No clear picture on how many people are killed by police

Federal law does not require police departments to report arrest-related homicides

Every weekend, journalism students from the University of Nevada at Reno meet in Brian Burghart’s dining room to crunch data drawn from police reports from around the country. He is the founder of Fatal Encounters, and he’s using old-school journalism to figure out how many people are killed by police each year in the United States. He has decided to take on this challenge because no government agency comprehensively tracks the number of people who die in police custody. Currently, it’s up to journalists like Burghart and other activists to fill in the missing pieces on deadly police shootings.

“The federal government tracks anything that matters,” says Burghart. “The number of shoes sold, rainfall in Death Valley. The fact that they weren’t collecting this information suggests that it just didn’t matter.”

Ezekiel Edwards of the American Civil Liberties Union also thinks this lack of data about police killings is unsettling.

“We need this data not only to know what the police are doing today and this year, but what did they do last year? And what did they do the year before? And what are the trends? Are they shooting more people? Are they disproportionately African-American? Are those rates growing?”

States not fully participating in the Death in Custody Reporting Act of 2000.

It wasn’t supposed to be like this. In 2000 Congress passed the Death in Custody Reporting Act, which required states, not individual police departments, to report any person who dies while in police custody.
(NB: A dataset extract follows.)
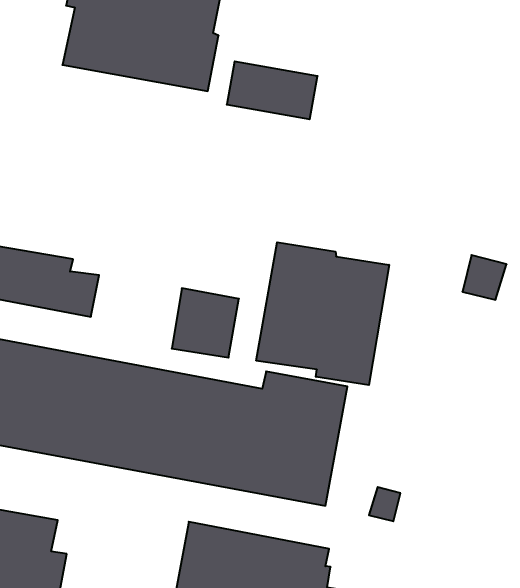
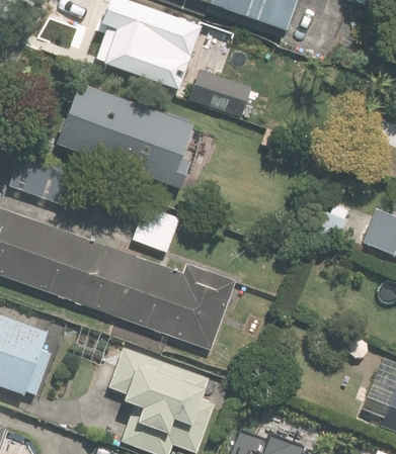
building: none -> [57,82,196,187]
building: [256,242,389,385] -> none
But the law, which expired in 2006, had no teeth, and 16 states and the District of Columbia opted not to fully participate.

“Our knowledge on force — on officer-involved shootings, things like that — is patchy,” says Jack Glaser, an associate dean at the University of California at Berkeley’s School of Public Policy. He has published a book detailing the consequences of racial profiling and says that getting any data on arrest-related homicides is “dependent on departments’ collecting the data, sharing the data, and they don’t do that reliably.”

“I mean, in a perfect world, police departments would be reporting this and would be very transparent about it. I don’t have faith that will happen.”

Sam Sinyangwe

Founder, Mapping Police Violence

The Bureau of Judicial Statistics, an arm of the Department of Justice, says it has been able to identify only about half of all arrest-related police homicides. The bureau estimates that the true number of people killed by police annually may be as high 928, but it does not have a definitive total. Fatal Encounters, which uses police reports, media accounts and other research methods, identified 1,192 lives lost at the hands of police in 2014 — 28 percent more than official estimates. 

“I mean, in a perfect world, police departments would be reporting this and would be very transparent about it. I don’t have faith that will happen,” says Sam Sinyangwe, a 25-year-old Stanford University graduate who created the website Mapping Police Violence. He has analyzed the data from Fatal Encounters’ website and other activist sites like Killed by Police. Drawing from his background in statistical analysis, he has broken down their data by race, gender, age and location and has reached some eye-opening conclusions.

Sam Sinyangwe, right, the creator of the Mapping Police Violence website, shows research to correspondent Jake Ward.

“We’ve learned that what the protesters are saying is absolutely correct and is validated by the data,” he says. “Black folks are three times more likely to be killed by police than white folks in this country. We also know that black folks are more likely to be killed if they’re unarmed, compared to white folks. In fact, more black people who are unarmed were killed by police than white people who are unarmed, despite the fact that white people are five times greater in terms of population in this country.”

His analysis has revealed other disturbing trends. For example, he says, your odds of being killed by police depend on where you live. A black person in Florida, his analysis shows, is two and a half times as likely to be killed by police as in Georgia. An African-American in St. Louis is five times as likely to be killed by police as a black person in New York City, and a black person is 10 times as likely to be killed by police in Oklahoma as in Virginia.

A new Death in Custody Reporting Act was passed by Congress and signed into law by President Barack Obama in 2014. But many experts, including Edwards, say it’s not enough. “The reason it’s insufficient is that it’s still voluntary. So you’re relying on the goodwill of police departments to be as transparent and accountable as possible, which history has shown doesn’t seem to come naturally,” he says.

For now, Burghart plans to continue having his interns catalog the boxes of police reports stacked on his dining room table. “Most people think human life matters more than just about anything you could be concerned with,” he says. “And for our government not to care enough to track who it’s killing and why it’s killing them is incomprehensible.”